Budgeting is at the foundation of your financial success, but it can feel difficult to keep an organized budget when large expenses come up. You might have plenty of extra money one month but be faced with an expensive car repair or medical bill the next. If you’re struggling to manage the large, irregular expenses in your life, sinking funds may be the perfect solution.
Sinking funds allow you to save up gradually for bills that you know will arrive in the future. Creating and managing sinking funds takes some careful planning, but this system offers many benefits. Here is everything you need to know about sinking funds:
What Are Sinking Funds?
Sinking funds are pots of money that are dedicated to large upcoming expenses. Instead of having to pay a big bill entirely up-front, you put money aside for several months or even years to cover the expense. For example, if your dog’s yearly veterinarian check-up and shots cost you $300, you could put $25 per month into a sinking fund for the whole year. Then, when the appointment comes around, you already have the funds saved. This prevents you from having to find $300 extra dollars in your budget.
Ways to Use Sinking Funds
You can use sinking funds for bills or expenses that you know will occur in the next year, or you can use them to save up for extra treats. The following are examples of expenses that you could create sinking funds for:
Holiday spending
Expected vehicle repairs
Expected medical or veterinarian bills
New vehicle purchase
Vacations
Home down payment
Home remodeling or renovations
Furniture
School tuition
Wedding expenses
Everyone uses sinking funds differently, but you can set up a sinking fund for any large expense that you anticipate. Depending on the size of the purchase, you could contribute to a sinking fund for anywhere from a few months to multiple years. For instance, you might start contributing to a holiday sinking fund in July or August, but your sinking fund for a down payment may be in the works for several years before it’s complete.

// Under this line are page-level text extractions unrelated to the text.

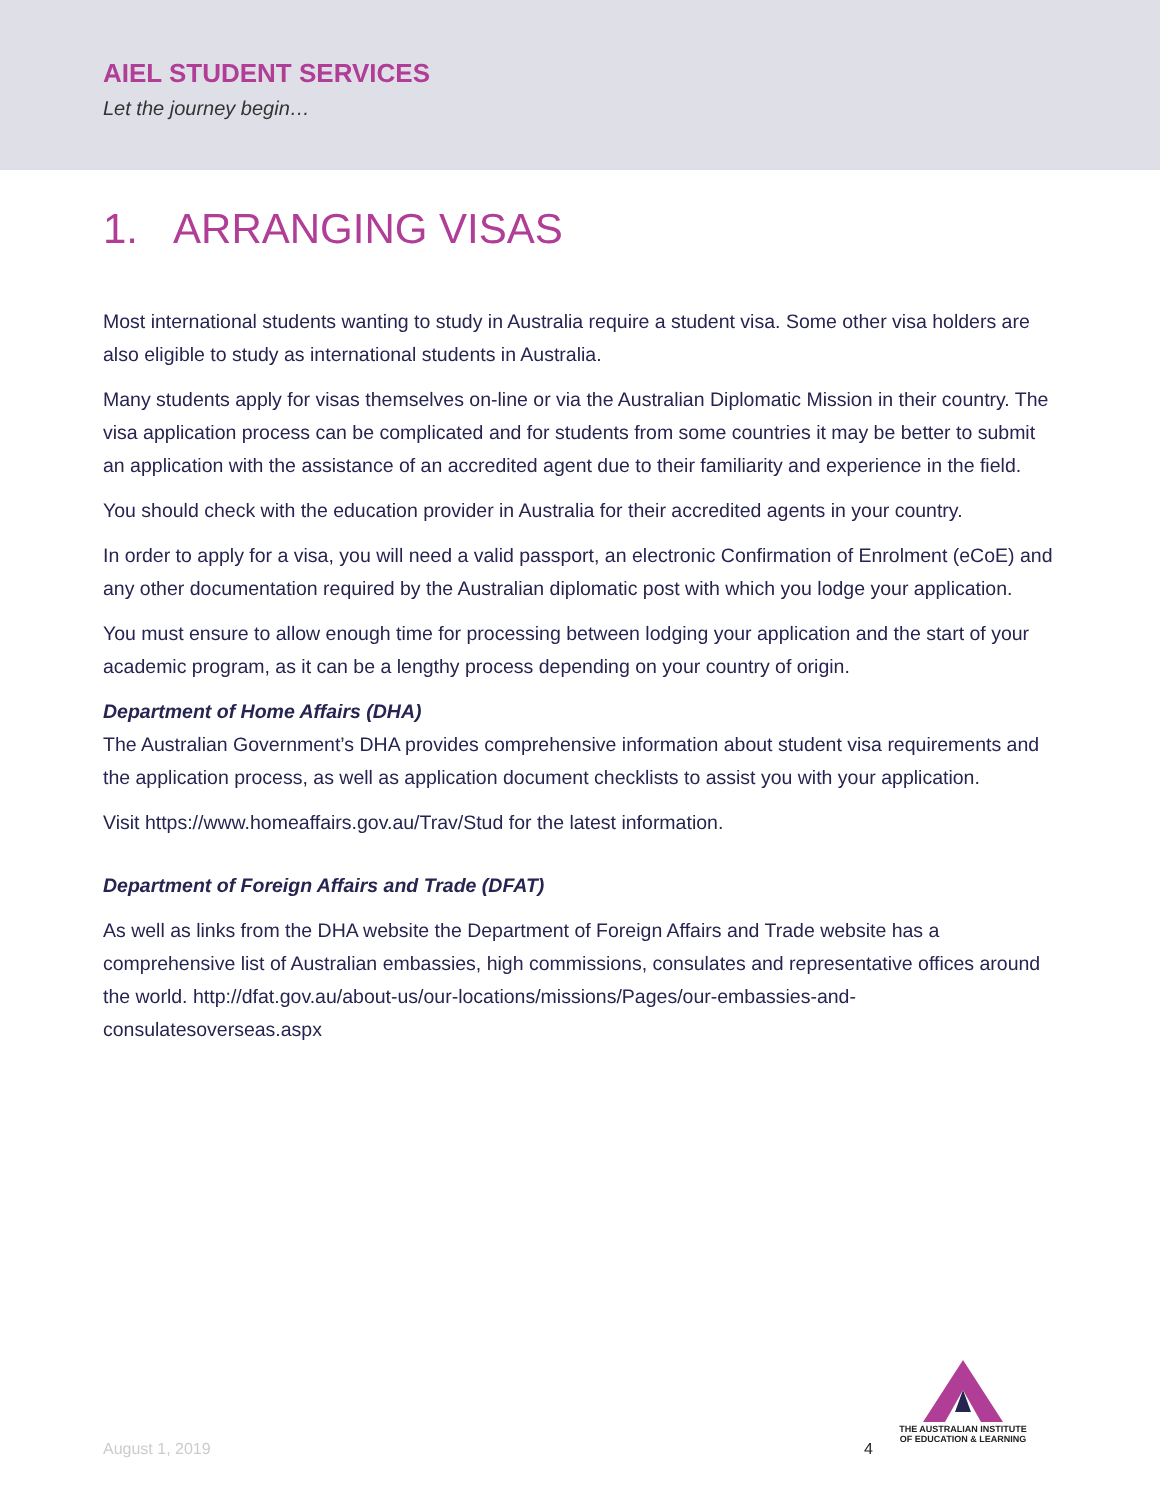AIEL STUDENT SERVICES
Let the journey begin…
1. ARRANGING VISAS
Most international students wanting to study in Australia require a student visa. Some other visa holders are also eligible to study as international students in Australia.
Many students apply for visas themselves on-line or via the Australian Diplomatic Mission in their country. The visa application process can be complicated and for students from some countries it may be better to submit an application with the assistance of an accredited agent due to their familiarity and experience in the field.
You should check with the education provider in Australia for their accredited agents in your country.
In order to apply for a visa, you will need a valid passport, an electronic Confirmation of Enrolment (eCoE) and any other documentation required by the Australian diplomatic post with which you lodge your application.
You must ensure to allow enough time for processing between lodging your application and the start of your academic program, as it can be a lengthy process depending on your country of origin.
Department of Home Affairs (DHA)
The Australian Government’s DHA provides comprehensive information about student visa requirements and the application process, as well as application document checklists to assist you with your application.
Visit https://www.homeaffairs.gov.au/Trav/Stud for the latest information.
Department of Foreign Affairs and Trade (DFAT)
As well as links from the DHA website the Department of Foreign Affairs and Trade website has a comprehensive list of Australian embassies, high commissions, consulates and representative offices around the world. http://dfat.gov.au/about-us/our-locations/missions/Pages/our-embassies-and-consulatesoverseas.aspx
THE AUSTRALIAN INSTITUTE
OF EDUCATION & LEARNING
August 1, 2019 4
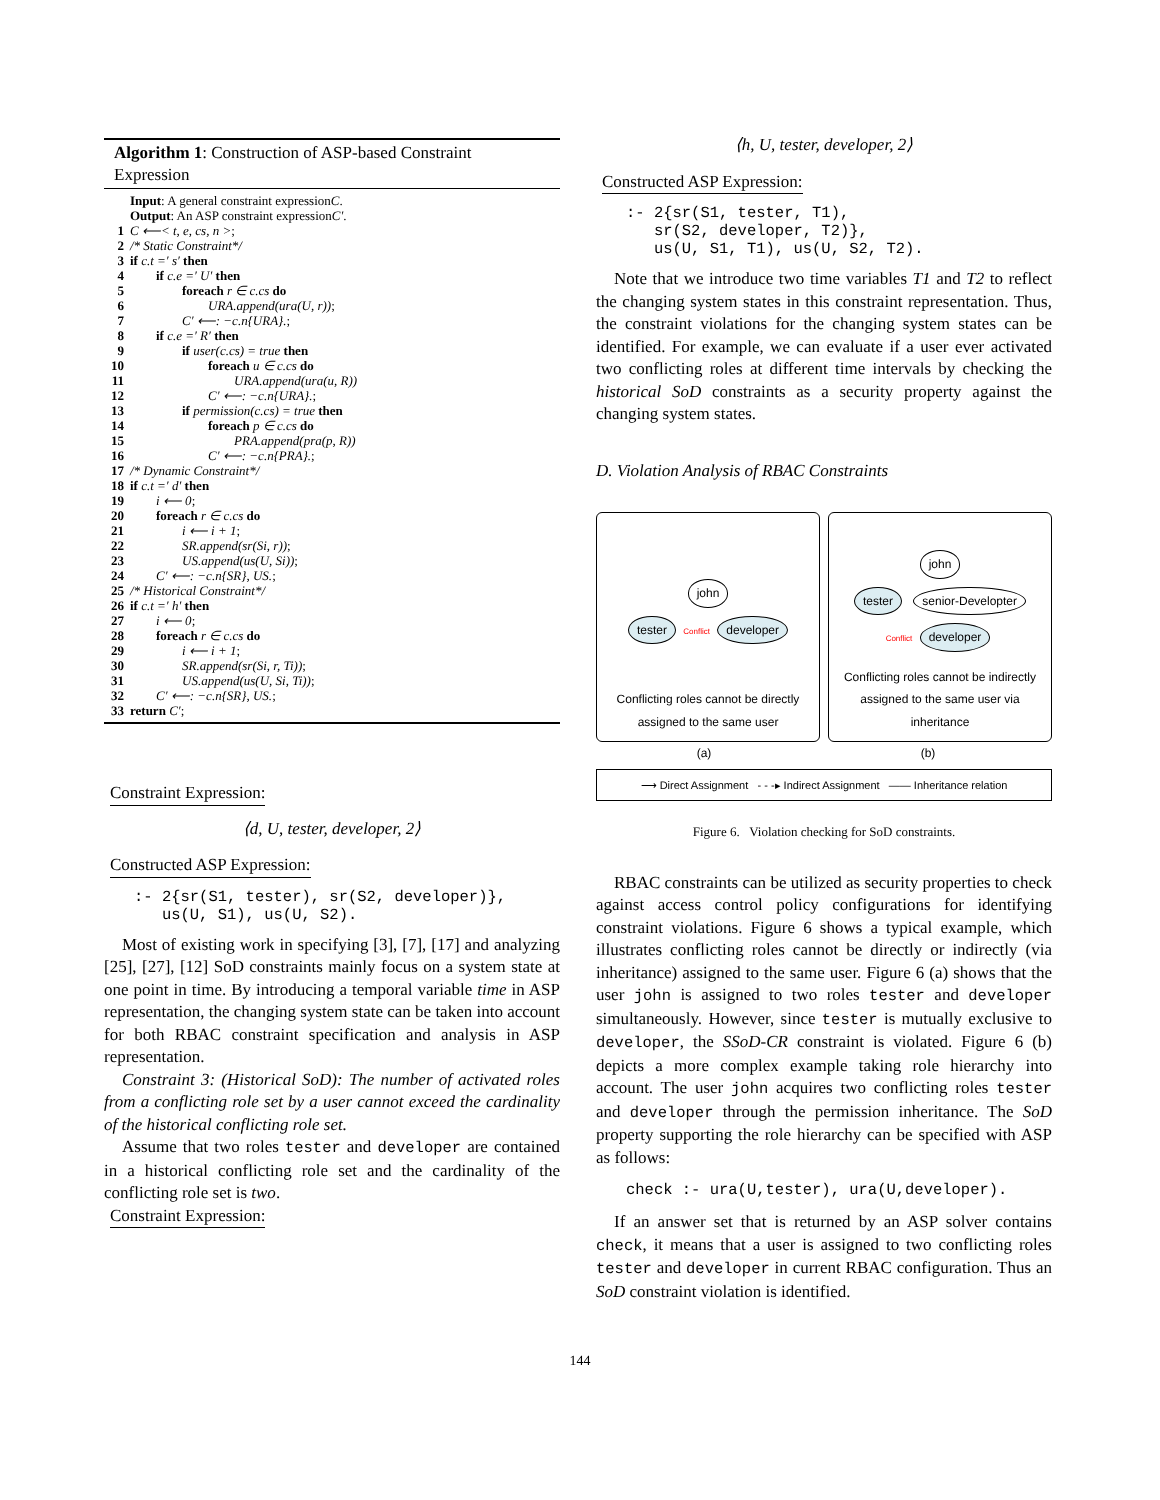Algorithm 1: Construction of ASP-based Constraint Expression
Input: A general constraint expression C.
Output: An ASP constraint expression C′.
1 C ⟵< t, e, cs, n >;
2 /* Static Constraint*/
3 if c.t =′ s′ then
4  if c.e =′ U′ then
5    foreach r ∈ c.cs do
6      URA.append(ura(U, r));
7    C′ ⟵: −c.n{URA}.;
8  if c.e =′ R′ then
9    if user(c.cs) = true then
10      foreach u ∈ c.cs do
11        URA.append(ura(u, R))
12      C′ ⟵: −c.n{URA}.;
13    if permission(c.cs) = true then
14      foreach p ∈ c.cs do
15        PRA.append(pra(p, R))
16      C′ ⟵: −c.n{PRA}.;
17 /* Dynamic Constraint*/
18 if c.t =′ d′ then
19  i ⟵ 0;
20  foreach r ∈ c.cs do
21    i ⟵ i + 1;
22    SR.append(sr(Si, r));
23    US.append(us(U, Si));
24  C′ ⟵: −c.n{SR}, US.;
25 /* Historical Constraint*/
26 if c.t =′ h′ then
27  i ⟵ 0;
28  foreach r ∈ c.cs do
29    i ⟵ i + 1;
30    SR.append(sr(Si, r, Ti));
31    US.append(us(U, Si, Ti));
32  C′ ⟵: −c.n{SR}, US.;
33 return C′;
Constraint Expression:
⟨d, U, tester, developer, 2⟩
Constructed ASP Expression:
:- 2{sr(S1, tester), sr(S2, developer)},
   us(U, S1), us(U, S2).
Most of existing work in specifying [3], [7], [17] and analyzing [25], [27], [12] SoD constraints mainly focus on a system state at one point in time. By introducing a temporal variable time in ASP representation, the changing system state can be taken into account for both RBAC constraint specification and analysis in ASP representation.
Constraint 3: (Historical SoD): The number of activated roles from a conflicting role set by a user cannot exceed the cardinality of the historical conflicting role set.
Assume that two roles tester and developer are contained in a historical conflicting role set and the cardinality of the conflicting role set is two.
Constraint Expression:
⟨h, U, tester, developer, 2⟩
Constructed ASP Expression:
:- 2{sr(S1, tester, T1),
   sr(S2, developer, T2)},
   us(U, S1, T1), us(U, S2, T2).
Note that we introduce two time variables T1 and T2 to reflect the changing system states in this constraint representation. Thus, the constraint violations for the changing system states can be identified. For example, we can evaluate if a user ever activated two conflicting roles at different time intervals by checking the historical SoD constraints as a security property against the changing system states.
D. Violation Analysis of RBAC Constraints
john
tester Conflict developer
Conflicting roles cannot be directly assigned to the same user
john
tester senior-Developter
Conflict developer
Conflicting roles cannot be indirectly assigned to the same user via inheritance
(a) (b)
⟶ Direct Assignment - - -▸ Indirect Assignment —— Inheritance relation
Figure 6. Violation checking for SoD constraints.
RBAC constraints can be utilized as security properties to check against access control policy configurations for identifying constraint violations. Figure 6 shows a typical example, which illustrates conflicting roles cannot be directly or indirectly (via inheritance) assigned to the same user. Figure 6 (a) shows that the user john is assigned to two roles tester and developer simultaneously. However, since tester is mutually exclusive to developer, the SSoD-CR constraint is violated. Figure 6 (b) depicts a more complex example taking role hierarchy into account. The user john acquires two conflicting roles tester and developer through the permission inheritance. The SoD property supporting the role hierarchy can be specified with ASP as follows:
check :- ura(U,tester), ura(U,developer).
If an answer set that is returned by an ASP solver contains check, it means that a user is assigned to two conflicting roles tester and developer in current RBAC configuration. Thus an SoD constraint violation is identified.
144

Sinking Funds vs Emergency Funds
Sinking funds and emergency funds are both essential components of your overall financial well-being. However, they serve two different purposes. An emergency fund is a general savings fund that you can use in case an unexpected expense or situation comes up. For example, you might use your emergency fund if your car breaks down, your water heater breaks, or you have to go to the urgent care or emergency room. You can’t predict that these kinds of expenses will happen, so your emergency fund provides a safety net. Emergency funds can also help you cover your regular expenses if you lose your job.
A sinking fund, on the other hand, is used to cover expenses that you know are going to happen at some point in the future. This could be planned events, such as a vacation or a wedding, or large bills that only come up once or twice per year. Sinking funds are also dedicated to specific bills or expenses, but your emergency fund exists to cover any type of emergency.
Benefits of Sinking Funds
Sinking funds offer a number of important benefits and can help you feel more in control of your finances. One of the key advantages of using sinking funds is that they allow you to keep a more consistent monthly budget. Instead of paying a huge bill one month and having lots of leftover funds in the next, you can split the expenses up evenly over the course of the year. This will prevent you from going over your budget and ensures that you’re putting any extra money in your budget to good use.
Sinking funds also reduce the amount of surprise expenses you’ll encounter. For example, you can probably predict when your car will need new tires. However, if you don’t plan and save for the tires, you might be forced to come up with $1,000 all at once for the expense. This could result in you dipping into your emergency fund, putting the tires on a credit card, or failing to pay other bills because your budget falls short. Instead, you could start a sinking fund for your tires several months in advance. Then, when you need to replace your tires, you can rest easy knowing that you have the money already. This will greatly reduce your stress and can prevent you from making risky financial decisions out of desperation.
Sinking funds can even save you money if you otherwise would take on debt or use a payment plan to cover a large bill. For instance, you could use a sinking fund to save for a new car instead of taking on a car payment. Sometimes, car insurance providers will also offer a discount if you pay for six months of your premium as a lump sum instead of splitting it up into monthly payments.
Where to Keep Your Sinking Funds
There are several ways you can set up your sinking funds, and the best option depends on your own preferences and habits. If you create multiple sinking funds for different expenses, you could keep them all in the same savings account and track the total for each individual fund with a spreadsheet. However, most people find it easier to create separate accounts for every sinking fund.
If you have a habit of dipping into your savings account instead of leaving it for its intended purpose, consider setting up your sinking funds with a different bank than you use for your checking account. This will make it harder to access those funds for impulsive purchases. Online banks can be a great option for sinking funds because you can’t walk into a brick-and-mortar location on a whim to withdraw the funds. Additionally, many online banks allow you to create as many savings accounts as you want without charging extra fees.
High-yield savings accounts are especially valuable for sinking funds. They won’t generate as much interest as an investment account, but you could generate a couple hundred dollars per year in extra funds with a high-yield savings account, which will help you reach your goals faster.
Sinking funds are an excellent way to save for big purchases and gain control over your money. If you’re looking to improve your budgeting skills, consider setting up one or two sinking funds today. Whether you’re saving for a down payment, a renovation, a vacation, or any other major expense, a sinking fund can make your financial goals feel more achievable.